▶ _INSTRUCTIONS FOR THE TASK_:
Copy nothing but the text: reproduce each line of the listing exactly and leave the pictures out.

▶ _RECORDS FOR THIS EXERCISE_:
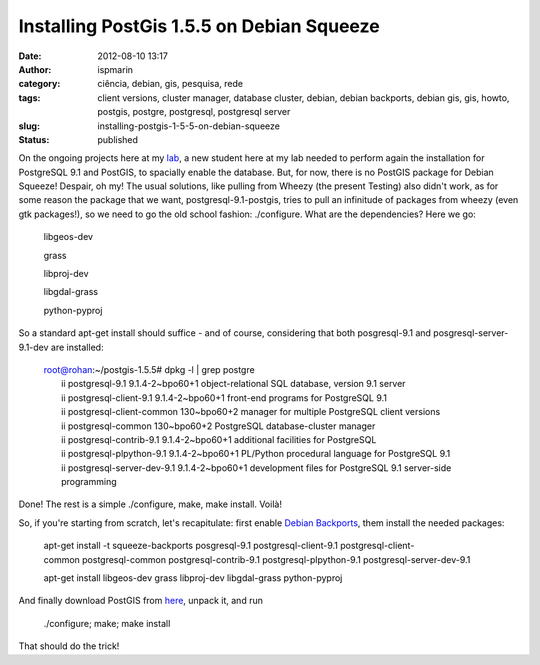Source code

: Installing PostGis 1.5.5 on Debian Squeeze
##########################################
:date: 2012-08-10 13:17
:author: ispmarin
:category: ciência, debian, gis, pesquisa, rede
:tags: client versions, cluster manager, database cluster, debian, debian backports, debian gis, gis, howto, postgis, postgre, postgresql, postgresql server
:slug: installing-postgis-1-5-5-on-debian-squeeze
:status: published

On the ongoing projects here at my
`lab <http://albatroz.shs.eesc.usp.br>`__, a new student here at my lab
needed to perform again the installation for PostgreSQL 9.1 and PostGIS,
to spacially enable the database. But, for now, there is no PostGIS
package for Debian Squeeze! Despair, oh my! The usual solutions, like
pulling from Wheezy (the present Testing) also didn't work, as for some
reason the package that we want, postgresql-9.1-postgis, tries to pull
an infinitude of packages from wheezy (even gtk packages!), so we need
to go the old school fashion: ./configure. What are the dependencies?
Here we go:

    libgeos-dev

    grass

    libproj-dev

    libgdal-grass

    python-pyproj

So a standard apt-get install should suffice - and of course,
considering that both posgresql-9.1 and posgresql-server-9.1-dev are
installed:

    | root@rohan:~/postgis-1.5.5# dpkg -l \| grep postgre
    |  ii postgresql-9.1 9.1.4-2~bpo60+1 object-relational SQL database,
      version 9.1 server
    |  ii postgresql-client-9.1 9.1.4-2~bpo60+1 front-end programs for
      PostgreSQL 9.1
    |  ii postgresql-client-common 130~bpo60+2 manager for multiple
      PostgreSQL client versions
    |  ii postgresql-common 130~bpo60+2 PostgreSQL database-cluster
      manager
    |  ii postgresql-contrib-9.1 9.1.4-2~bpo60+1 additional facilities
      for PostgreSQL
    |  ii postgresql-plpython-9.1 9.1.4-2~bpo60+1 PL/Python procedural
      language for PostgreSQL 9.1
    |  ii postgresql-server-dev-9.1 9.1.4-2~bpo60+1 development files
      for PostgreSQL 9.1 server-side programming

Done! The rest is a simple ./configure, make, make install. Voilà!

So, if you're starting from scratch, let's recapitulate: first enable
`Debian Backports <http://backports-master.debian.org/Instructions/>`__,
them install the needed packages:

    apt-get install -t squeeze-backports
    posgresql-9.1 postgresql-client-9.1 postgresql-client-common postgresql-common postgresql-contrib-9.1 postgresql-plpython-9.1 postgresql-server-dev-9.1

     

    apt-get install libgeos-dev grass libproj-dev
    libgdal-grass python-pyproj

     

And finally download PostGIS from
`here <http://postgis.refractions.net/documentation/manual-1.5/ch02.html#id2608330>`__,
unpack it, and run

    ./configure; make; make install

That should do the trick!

▶ _YOUR RESPONSE_:
Source code

: Installing PostGis 1.5.5 on Debian Squeeze
##########################################
:date: 2012-08-10 13:17
:author: ispmarin
:category: ciência, debian, gis, pesquisa, rede
:tags: client versions, cluster manager, database cluster, debian, debian backports, debian gis, gis, howto, postgis, postgre, postgresql, postgresql server
:slug: installing-postgis-1-5-5-on-debian-squeeze
:status: published

On the ongoing projects here at my
`lab <http://albatroz.shs.eesc.usp.br>`__, a new student here at my lab
needed to perform again the installation for PostgreSQL 9.1 and PostGIS,
to spacially enable the database. But, for now, there is no PostGIS
package for Debian Squeeze! Despair, oh my! The usual solutions, like
pulling from Wheezy (the present Testing) also didn't work, as for some
reason the package that we want, postgresql-9.1-postgis, tries to pull
an infinitude of packages from wheezy (even gtk packages!), so we need
to go the old school fashion: ./configure. What are the dependencies?
Here we go:

    libgeos-dev

    grass

    libproj-dev

    libgdal-grass

    python-pyproj

So a standard apt-get install should suffice - and of course,
considering that both posgresql-9.1 and posgresql-server-9.1-dev are
installed:

    | root@rohan:~/postgis-1.5.5# dpkg -l \| grep postgre
    |  ii postgresql-9.1 9.1.4-2~bpo60+1 object-relational SQL database,
      version 9.1 server
    |  ii postgresql-client-9.1 9.1.4-2~bpo60+1 front-end programs for
      PostgreSQL 9.1
    |  ii postgresql-client-common 130~bpo60+2 manager for multiple
      PostgreSQL client versions
    |  ii postgresql-common 130~bpo60+2 PostgreSQL database-cluster
      manager
    |  ii postgresql-contrib-9.1 9.1.4-2~bpo60+1 additional facilities
      for PostgreSQL
    |  ii postgresql-plpython-9.1 9.1.4-2~bpo60+1 PL/Python procedural
      language for PostgreSQL 9.1
    |  ii postgresql-server-dev-9.1 9.1.4-2~bpo60+1 development files
      for PostgreSQL 9.1 server-side programming

Done! The rest is a simple ./configure, make, make install. Voilà!

So, if you're starting from scratch, let's recapitulate: first enable
`Debian Backports <http://backports-master.debian.org/Instructions/>`__,
them install the needed packages:

    apt-get install -t squeeze-backports
    posgresql-9.1 postgresql-client-9.1 postgresql-client-common postgresql-common postgresql-contrib-9.1 postgresql-plpython-9.1 postgresql-server-dev-9.1

     

    apt-get install libgeos-dev grass libproj-dev
    libgdal-grass python-pyproj

     

And finally download PostGIS from
`here <http://postgis.refractions.net/documentation/manual-1.5/ch02.html#id2608330>`__,
unpack it, and run

    ./configure; make; make install

That should do the trick!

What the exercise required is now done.